A cartoon by Akram Raslan (image via Twitter)
It looks like the worst has come to pass for missing Syrian cartoonist Akram Raslan.
According to Souriatnapress, Raslan died in the spring of 2013 while in the custody of the forces of Syrian President Bashar al-Assad. The Damascus-based news service cited an eyewitness who claimed Raslan passed away in a jail hospital after being subjected to severe torture. The Gulf Centre for Human Rights also released a statement confirming Raslan’s death.

Syrian cartoonist Akram Raslan (image via Facebook)
“Akram Raslan is a martyr, and a witness to the fact that the regime and Islamic State are two sides of one axe,” cartoonist Ali Ferzat wrote on his Facebook page following the news. “They both represent the death of art and of thought.”
Raslan was arrested by Assad’s mukhabarat agents on October 2, 2012, while working at the Al-Fida newspaper in Hama. Then 34 years old, he had been criticizing the Syrian regime since the 2011 siege of Daraa through cartoons — he published more than 300 of them. One shows the suited president grinning devilishly by a pile of bloody bodies; another depicts him as an anaconda strangling Syria to death. The cartoon that purportedly got him jailed has Assad surrounded by flames and holding a sign that reads, “Assad, or the country burns.”

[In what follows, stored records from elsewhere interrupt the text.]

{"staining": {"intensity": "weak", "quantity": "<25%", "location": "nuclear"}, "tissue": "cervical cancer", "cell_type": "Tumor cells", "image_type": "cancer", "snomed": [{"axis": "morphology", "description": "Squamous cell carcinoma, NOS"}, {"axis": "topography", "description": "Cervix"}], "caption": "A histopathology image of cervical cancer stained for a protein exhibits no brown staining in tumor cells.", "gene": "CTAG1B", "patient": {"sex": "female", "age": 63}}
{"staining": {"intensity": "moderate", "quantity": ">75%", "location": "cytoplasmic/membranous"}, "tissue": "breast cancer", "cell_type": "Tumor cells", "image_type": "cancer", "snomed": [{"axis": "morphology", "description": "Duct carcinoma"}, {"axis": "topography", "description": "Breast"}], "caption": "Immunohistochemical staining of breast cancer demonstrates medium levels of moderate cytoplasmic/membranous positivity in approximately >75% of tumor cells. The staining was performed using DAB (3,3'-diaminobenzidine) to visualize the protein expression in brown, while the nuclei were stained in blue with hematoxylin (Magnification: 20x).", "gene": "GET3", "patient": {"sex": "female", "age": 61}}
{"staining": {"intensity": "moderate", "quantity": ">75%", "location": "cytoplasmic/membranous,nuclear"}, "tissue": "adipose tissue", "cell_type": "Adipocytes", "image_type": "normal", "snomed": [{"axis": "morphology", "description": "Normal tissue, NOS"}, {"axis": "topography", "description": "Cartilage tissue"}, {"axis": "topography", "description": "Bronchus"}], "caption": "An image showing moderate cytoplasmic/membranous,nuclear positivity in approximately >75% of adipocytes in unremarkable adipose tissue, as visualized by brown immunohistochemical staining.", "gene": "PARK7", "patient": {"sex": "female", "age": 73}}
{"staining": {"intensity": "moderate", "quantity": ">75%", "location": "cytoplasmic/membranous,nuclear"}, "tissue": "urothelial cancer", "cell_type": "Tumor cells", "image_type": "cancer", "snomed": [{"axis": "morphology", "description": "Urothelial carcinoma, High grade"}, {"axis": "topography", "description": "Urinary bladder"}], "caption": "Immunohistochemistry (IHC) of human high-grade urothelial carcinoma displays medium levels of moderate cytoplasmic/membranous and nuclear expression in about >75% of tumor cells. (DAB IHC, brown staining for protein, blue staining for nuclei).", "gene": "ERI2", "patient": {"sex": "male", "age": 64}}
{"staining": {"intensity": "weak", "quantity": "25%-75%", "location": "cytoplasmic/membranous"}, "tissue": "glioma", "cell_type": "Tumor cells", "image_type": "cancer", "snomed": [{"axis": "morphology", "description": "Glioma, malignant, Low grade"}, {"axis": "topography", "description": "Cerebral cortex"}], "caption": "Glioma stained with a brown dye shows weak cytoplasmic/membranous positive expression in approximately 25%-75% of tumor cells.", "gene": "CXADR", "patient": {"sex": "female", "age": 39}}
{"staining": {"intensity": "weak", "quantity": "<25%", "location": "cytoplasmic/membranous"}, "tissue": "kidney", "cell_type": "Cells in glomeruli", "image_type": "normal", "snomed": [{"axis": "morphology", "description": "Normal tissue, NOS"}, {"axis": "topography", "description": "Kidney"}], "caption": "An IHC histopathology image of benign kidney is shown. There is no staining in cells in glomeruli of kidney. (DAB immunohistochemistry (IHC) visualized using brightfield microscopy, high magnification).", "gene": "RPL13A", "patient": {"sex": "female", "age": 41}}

According to Al Bawaba, Raslan’s family never heard from him again after his arrest. His disappearance spawned a Facebook group, Freedom for the Syrian Caricaturist Akram Raslan, and supporters named a satirical magazine dedicated to covering Syrian issues after him. In 2013, the organization Cartoonists’ Rights Network International (CRNI) gave Raslan its Courage in Editorial Cartooning prize in absentia.
The tragic news of his death confirms what many suspected. CRNI stated in 2013 that it thought Raslan had been executed after a rigged trial, but his death couldn’t be confirmed, and many held out hope.
And some may still. Michael Cavna reports in the Washington Post that “sources tell Comic Riffs that the family has not confirmed Mr. Raslan’s death, and that within the past year, Syria told the United Nations that Raslan was alive.”